My third point is that we should give all the support that we can to the Israeli peace movement. Boycott advocates give short shrift to the many academics, writers, and film makers who support it. Shalom Achshav (Peace Now) was founded in 1978 by former soldiers, but it reached a high point in the wake of the first Lebanon War, when 400,000 Israelis (one-tenth of the nation) protested Israel’s resort to war and especially its complicity in the massacres of Sabra and Shatilla.
It, along with other peace groups (Gush Shalom, the Geneva Initiative, etc.) has waxed and waned in the past 30 years, but truly suffered after the plague of Palestinian suicide bombers helped to drive Israelis to the right. But even at this low point, the leader of the Israeli opposition, Tzipi Livni, refused to join a government which did not endorse the two-state principle. Most sitting Labor Party members are in the peace camp, even perhaps their leader, Ehud Barak. The few remaining leftist Meretz members of the Knesset are all dedicated to peace. Israel’s leading literary figures Amos Oz, A.B. Yehoshua and David Grossman are all devoted to Peace Now.
I cannot imagine a successful negotiation which does not gain the support of a majority of Israelis. The vision of Israel as a South Africa crumbling from the siege of boycotts is not only defective as history or sociology but, to my mind, an illusion. The peace forces in Israel are weak today, yet with pressure from the Quartet and especially from the US, this can change. Most Israelis believe that their country’s relationship to the United States is more important to their security than settlements.
Yet the general boycott movement is having some success. The decision by Elvis Costello to cancel planned concerts in Israel is being hailed by the BDS movement.
Other stars, such as Paul McCartney and Leonard Cohen, did not cancel. Cohen announced that the proceeds from his Israel tour would go to Israeli and Palestinian peace organizations, with the largest share going to the Parents Circle, a group formed by Palestinian and Israeli families bereaved by the conflict.
Authors Margaret Atwood and Amitav Ghosh both came to Tel Aviv to collect literary awards, despite the efforts of boycotters. Ghosh argued that “institutions of culture and learning must in principle be regarded as autonomous of the state.” Atwood supported her colleague, rejecting “the all-inclusive nature of the boycott we were ordered to join. It is specifically cultural boycotts we decline to do.”
A restricted boycott of settlement produced products is being promoted by the leadership of the Palestinian Authority. It is, after all, absurd for Palestinians to give financial support to those who oppress them, steal their land and would use their profits to expand settlements. There is evidence that this focused boycott is already promoting tremors in the Israeli establishment. This boycott is not an attack on the legitimacy of Israel, and is certainly deserving of support.

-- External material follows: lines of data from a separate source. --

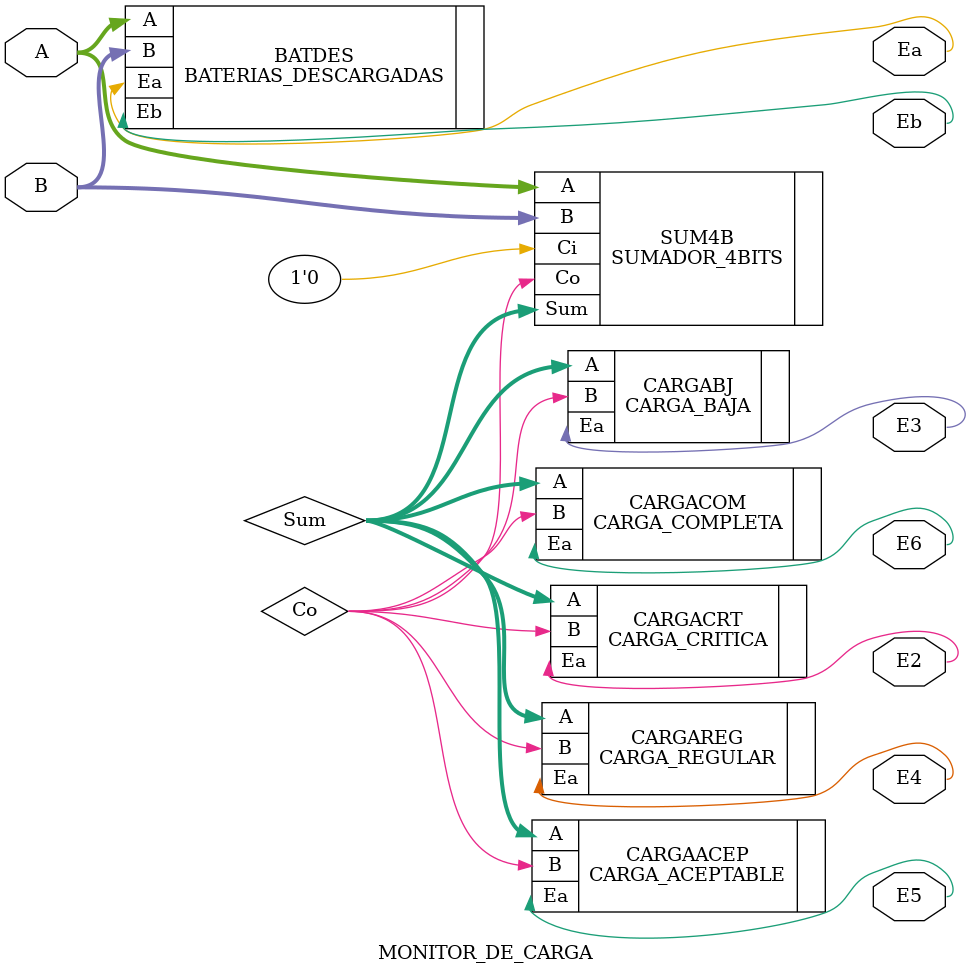
<source format=v>
module MONITOR_DE_CARGA(
    input [3:0] A, B,
    output Ea, Eb, E2, E3, E4, E5, E6
);

wire [3:0] Sum;
wire Co;

SUMADOR_4BITS SUM4B(
    .A(A),
    .B(B),
    .Ci(1'b0),
    .Sum(Sum),
    .Co(Co)
);

BATERIAS_DESCARGADAS BATDES(
    .A(A),
    .B(B),
    .Ea(Ea),
    .Eb(Eb)
);

CARGA_CRITICA CARGACRT(
    .A(Sum),
    .B(Co),
    .Ea(E2)
);

CARGA_BAJA CARGABJ(
    .A(Sum),
    .B(Co),
    .Ea(E3)
);

CARGA_REGULAR CARGAREG(
    .A(Sum),
    .B(Co),
    .Ea(E4)
);

CARGA_ACEPTABLE CARGAACEP(
    .A(Sum),
    .B(Co),
    .Ea(E5)
);

CARGA_COMPLETA CARGACOM(
    .A(Sum),
    .B(Co),
    .Ea(E6)
);

endmodule
</source>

BDS sympathizers on various California university campuses have tried unsuccessfully to push resolutions to withdraw “financial and moral support from corporations that fund conflict.” These campus efforts are extremely divisive and often turn liberal Jewish students into stalwart defenders of Israel.
Stanford University students seem to have come up with an answer. There the would-be boycotters turned to collaborative efforts with the Stanford Israel Alliance, including joint educational efforts and “on-the-ground relief work in the region.” This is a far more productive stance than confrontations over boycotts and divestment.